A day after Hurricane Ian made landfall in southwest Florida as a Category 4 storm, Florida Gov. Ron DeSantis said Thursday that the storm surge that came with it was “basically a 500-year flood event.”
“We’ve never seen a flood event like this,” DeSantis said during a press briefing in Tallahassee. “We’ve never seen a storm surge of this magnitude.”
Ian was downgraded to a tropical storm as it cut across the state Thursday morning, but officials warned that the worst was not over.
More than 2.5 million people across the state were without power, as search and rescue teams and first responders assess the historic damage.
Large sections of the Sanibel Causeway, which connects the Sanibel Islands to the mainland, collapsed into the Gulf of Mexico.
DeSantis said the causeway, as well as Pine Island Bridge, are “impassable” and are going to require “structural” rebuilds.
Lee County, which includes Fort Myers, was particularly hard-hit.
On NBC’s “Today” show, Mayor Kevin Anderson, who has lived in the city since the 1970s, said Ian was “by far the worst storm” he’d ever seen.
And there were conflicting reports of fatalities.
On ABC’s “Good Morning America,” Lee County Sheriff Carmine Marceno said, “While I don’t have confirmed numbers, I definitely know the fatalities are in the hundreds.”
DeSantis, though, said that number was unconfirmed and based on the thousands of people who called to report rising in their homes.
Later on CNN, Marceno said that there were five confirmed deaths, and that “a couple thousand calls that came through 911.”
“We got crushed,” Marceno said.
The devastation was seen in other counties, too.
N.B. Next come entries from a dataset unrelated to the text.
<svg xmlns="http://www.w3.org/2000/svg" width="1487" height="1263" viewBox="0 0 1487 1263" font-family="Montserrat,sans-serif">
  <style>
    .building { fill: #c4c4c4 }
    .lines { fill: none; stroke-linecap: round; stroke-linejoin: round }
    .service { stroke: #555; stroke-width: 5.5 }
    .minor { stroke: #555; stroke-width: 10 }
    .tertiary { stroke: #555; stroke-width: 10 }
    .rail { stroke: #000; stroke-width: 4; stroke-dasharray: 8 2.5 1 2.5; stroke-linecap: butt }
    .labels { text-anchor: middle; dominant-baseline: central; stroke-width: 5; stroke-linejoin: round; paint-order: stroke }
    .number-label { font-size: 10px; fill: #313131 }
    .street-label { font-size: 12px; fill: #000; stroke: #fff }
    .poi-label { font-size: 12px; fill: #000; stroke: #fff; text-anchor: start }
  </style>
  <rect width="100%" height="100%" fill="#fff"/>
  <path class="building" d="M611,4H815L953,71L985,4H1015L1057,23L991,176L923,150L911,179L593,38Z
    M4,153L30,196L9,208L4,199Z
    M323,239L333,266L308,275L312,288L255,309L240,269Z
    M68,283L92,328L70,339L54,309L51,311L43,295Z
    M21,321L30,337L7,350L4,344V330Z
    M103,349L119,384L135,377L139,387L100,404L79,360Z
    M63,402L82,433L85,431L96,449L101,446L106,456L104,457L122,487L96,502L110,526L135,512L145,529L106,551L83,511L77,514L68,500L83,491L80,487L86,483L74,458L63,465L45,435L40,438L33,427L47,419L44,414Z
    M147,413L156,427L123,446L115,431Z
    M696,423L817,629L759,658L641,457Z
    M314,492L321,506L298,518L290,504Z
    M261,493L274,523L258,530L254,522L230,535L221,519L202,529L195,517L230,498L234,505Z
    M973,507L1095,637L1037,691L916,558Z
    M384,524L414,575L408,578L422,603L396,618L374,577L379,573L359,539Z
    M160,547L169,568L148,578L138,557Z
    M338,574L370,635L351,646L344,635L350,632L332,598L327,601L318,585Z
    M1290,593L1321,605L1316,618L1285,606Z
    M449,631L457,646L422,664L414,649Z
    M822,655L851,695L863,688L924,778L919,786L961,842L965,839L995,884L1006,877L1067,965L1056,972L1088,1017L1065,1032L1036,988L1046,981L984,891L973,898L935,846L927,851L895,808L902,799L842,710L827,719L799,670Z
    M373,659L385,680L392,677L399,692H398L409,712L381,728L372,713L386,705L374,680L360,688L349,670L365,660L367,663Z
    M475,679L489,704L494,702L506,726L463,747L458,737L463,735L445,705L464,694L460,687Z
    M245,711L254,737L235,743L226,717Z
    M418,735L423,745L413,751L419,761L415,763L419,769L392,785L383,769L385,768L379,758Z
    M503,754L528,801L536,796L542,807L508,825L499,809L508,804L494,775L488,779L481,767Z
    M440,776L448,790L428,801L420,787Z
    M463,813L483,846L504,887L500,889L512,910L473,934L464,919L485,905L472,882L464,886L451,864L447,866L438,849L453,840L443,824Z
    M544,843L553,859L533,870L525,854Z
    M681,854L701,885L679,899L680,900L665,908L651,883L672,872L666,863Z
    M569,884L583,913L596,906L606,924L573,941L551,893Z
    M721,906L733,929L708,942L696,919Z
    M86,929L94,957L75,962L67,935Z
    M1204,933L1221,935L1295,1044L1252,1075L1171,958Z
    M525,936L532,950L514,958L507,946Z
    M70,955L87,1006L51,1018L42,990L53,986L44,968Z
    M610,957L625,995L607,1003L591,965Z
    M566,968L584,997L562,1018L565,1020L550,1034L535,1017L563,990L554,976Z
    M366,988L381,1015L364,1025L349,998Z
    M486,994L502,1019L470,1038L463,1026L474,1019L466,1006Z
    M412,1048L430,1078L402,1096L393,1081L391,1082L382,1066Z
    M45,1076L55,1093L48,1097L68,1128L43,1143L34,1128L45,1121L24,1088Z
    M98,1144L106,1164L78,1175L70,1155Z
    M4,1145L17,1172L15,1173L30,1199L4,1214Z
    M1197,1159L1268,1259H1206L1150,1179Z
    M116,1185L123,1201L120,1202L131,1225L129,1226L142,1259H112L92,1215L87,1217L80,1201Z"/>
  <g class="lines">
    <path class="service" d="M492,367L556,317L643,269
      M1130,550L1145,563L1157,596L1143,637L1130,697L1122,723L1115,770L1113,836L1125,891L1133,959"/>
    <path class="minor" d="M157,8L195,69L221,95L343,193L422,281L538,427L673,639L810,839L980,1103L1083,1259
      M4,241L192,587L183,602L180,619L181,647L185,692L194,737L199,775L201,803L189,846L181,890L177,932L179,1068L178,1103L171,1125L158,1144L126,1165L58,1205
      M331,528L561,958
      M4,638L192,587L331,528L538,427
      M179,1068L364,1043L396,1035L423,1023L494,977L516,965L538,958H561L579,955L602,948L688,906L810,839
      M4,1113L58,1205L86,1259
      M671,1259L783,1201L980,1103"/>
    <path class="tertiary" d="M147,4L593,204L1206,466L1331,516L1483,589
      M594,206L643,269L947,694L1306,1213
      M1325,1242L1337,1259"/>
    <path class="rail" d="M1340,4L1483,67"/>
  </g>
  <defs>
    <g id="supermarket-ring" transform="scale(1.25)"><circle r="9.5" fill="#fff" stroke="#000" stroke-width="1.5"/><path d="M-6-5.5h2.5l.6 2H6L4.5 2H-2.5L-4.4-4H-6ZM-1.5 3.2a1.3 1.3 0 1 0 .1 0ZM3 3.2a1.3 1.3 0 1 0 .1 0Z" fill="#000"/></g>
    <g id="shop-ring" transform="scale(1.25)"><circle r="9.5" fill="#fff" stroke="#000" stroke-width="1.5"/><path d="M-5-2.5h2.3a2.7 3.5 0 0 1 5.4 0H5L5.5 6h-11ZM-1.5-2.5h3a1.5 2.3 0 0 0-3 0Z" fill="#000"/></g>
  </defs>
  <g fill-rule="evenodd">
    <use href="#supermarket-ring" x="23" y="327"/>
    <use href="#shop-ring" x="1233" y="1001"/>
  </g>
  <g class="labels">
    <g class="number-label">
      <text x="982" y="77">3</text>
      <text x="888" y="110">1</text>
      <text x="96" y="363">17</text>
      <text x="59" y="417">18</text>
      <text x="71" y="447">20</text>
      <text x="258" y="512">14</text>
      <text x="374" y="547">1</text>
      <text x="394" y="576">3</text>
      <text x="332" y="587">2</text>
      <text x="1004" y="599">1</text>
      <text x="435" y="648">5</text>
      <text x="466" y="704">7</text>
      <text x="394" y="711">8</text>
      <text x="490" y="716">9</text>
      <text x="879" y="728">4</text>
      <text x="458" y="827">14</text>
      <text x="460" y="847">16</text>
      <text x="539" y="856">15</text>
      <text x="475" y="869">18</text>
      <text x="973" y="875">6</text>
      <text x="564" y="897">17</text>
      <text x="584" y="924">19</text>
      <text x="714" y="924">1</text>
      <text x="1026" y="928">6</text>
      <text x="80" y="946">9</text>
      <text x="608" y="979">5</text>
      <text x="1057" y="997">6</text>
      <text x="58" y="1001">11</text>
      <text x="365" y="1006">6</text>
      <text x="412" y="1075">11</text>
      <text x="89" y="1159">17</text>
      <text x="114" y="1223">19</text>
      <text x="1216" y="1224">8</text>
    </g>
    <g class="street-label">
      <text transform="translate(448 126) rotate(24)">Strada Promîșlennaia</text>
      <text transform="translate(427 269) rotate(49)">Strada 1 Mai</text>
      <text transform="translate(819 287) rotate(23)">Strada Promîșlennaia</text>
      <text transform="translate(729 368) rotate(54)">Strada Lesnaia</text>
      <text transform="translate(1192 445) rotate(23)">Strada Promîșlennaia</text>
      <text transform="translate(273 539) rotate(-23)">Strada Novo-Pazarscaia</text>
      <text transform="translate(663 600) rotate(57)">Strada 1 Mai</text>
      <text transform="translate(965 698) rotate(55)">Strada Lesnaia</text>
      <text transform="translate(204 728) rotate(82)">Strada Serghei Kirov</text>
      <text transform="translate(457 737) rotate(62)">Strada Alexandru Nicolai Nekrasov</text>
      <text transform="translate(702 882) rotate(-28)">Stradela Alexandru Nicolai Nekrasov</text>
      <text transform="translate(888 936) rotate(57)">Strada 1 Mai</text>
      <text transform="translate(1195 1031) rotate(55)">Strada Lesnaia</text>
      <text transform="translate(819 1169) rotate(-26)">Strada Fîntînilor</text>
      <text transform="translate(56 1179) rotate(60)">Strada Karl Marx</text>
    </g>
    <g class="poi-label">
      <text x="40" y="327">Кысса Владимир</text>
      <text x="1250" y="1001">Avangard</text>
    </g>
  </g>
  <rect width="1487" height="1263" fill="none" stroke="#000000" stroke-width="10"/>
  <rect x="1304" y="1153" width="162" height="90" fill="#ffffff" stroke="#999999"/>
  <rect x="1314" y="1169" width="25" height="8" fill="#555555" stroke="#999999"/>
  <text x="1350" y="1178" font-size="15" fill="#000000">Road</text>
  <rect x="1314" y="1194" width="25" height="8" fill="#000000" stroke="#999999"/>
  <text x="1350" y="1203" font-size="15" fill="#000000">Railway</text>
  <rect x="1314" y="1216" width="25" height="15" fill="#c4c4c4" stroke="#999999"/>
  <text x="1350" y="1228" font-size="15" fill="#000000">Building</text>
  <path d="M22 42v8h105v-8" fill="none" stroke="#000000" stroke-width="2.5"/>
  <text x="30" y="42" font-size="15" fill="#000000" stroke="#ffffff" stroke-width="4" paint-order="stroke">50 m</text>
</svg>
In Port Charlotte, in Charlotte County, the storm ripped part of a roof off a hospital’s intensive care unit, forcing staff and patients to evacuate to other floors.
DeSantis said that he spoke early Thursday with President Biden, who formally issued a disaster declaration and reaffirmed his commitment to use all available federal resources to assist in rescue and recovery efforts.
Biden was scheduled to receive a briefing on the response efforts at Federal Emergency Management Agency headquarters in Washington, D.C., Thursday afternoon.